## WORK TO COMPLETE
**a.** Answer these questions about the passage on Shariah below, marking each answer as its question is marked:
(i) What does the passage call laws that lead to practices?
(ii) What common theme runs through the Shariah given to all the prophets?
(iii) What does the passage name as the greatest jihad?
**b.** In one to three sentences, explain why the passage on Shariah below says that laws leading to practices are only half the process.
**c.** Reproduce, word for word, the stretch of the passage on Shariah from "Dr. Abou El" through "and human liberation.".

## TEXT EXCERPT

--- START ---

Dr. Abou El Fadl reminds us that Allah in the Qur’an gave us Shariah, a path that we are instructed to follow. There are many people who think that Shariah is something as simple as a group of positivistic laws. However, laws that lead to practices are only half the process, because any practice decreed by law must have a purpose. If one is not following these laws with an understanding of why, how it fits in within the Shariah of Allah, then there is a fundamental breakdown. If it was simply following these laws with no greater purpose, Islam would have been a failed project a long time ago.

 

Allah gave us the same Shariah that he gave all the prophets, and there is a common theme: Allah's message is a message of liberation and moral progress. It is a moral vision of human dignity, and human liberation.

 

The Islamic message was an equalizing, liberating message in an abusive social structure. In the Qur’an, Allah tells us to not coexist with injustice, to protest unjust rulers. To do this, to follow this path, is difficult. It requires moral courage and persistence. But every prophet came with a revolutionary message: Fear Allah, don't fear anyone else but Allah, and you are responsible for justice in your society. To speak truth before an unjust ruler; that is the greatest jihad.

--- END ---

## Collected data entries
--- START ---

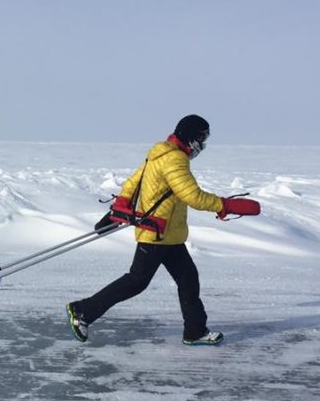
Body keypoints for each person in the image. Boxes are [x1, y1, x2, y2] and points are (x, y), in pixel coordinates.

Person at [66, 114, 260, 346]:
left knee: (188, 279)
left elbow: (132, 183)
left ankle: (195, 331)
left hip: (169, 235)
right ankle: (83, 311)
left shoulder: (160, 153)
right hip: (156, 233)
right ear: (190, 137)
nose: (203, 144)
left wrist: (121, 205)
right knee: (137, 281)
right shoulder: (174, 160)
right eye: (202, 138)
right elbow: (192, 196)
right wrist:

--- END ---

## EXPECTED OUTPUTS
**a.**
(i) Only half the process.
(ii) Allah's message is a message of liberation and moral progress.
(iii) To speak truth before an unjust ruler.

**b.** Any practice decreed by law must have a purpose. Following the laws without understanding why, and without seeing how they fit within the Shariah of Allah, is a fundamental breakdown.

**c.**
Dr. Abou El Fadl reminds us that Allah in the Qur’an gave us Shariah, a path that we are instructed to follow. There are many people who think that Shariah is something as simple as a group of positivistic laws. However, laws that lead to practices are only half the process, because any practice decreed by law must have a purpose. If one is not following these laws with an understanding of why, how it fits in within the Shariah of Allah, then there is a fundamental breakdown. If it was simply following these laws with no greater purpose, Islam would have been a failed project a long time ago.

 

Allah gave us the same Shariah that he gave all the prophets, and there is a common theme: Allah's message is a message of liberation and moral progress. It is a moral vision of human dignity, and human liberation.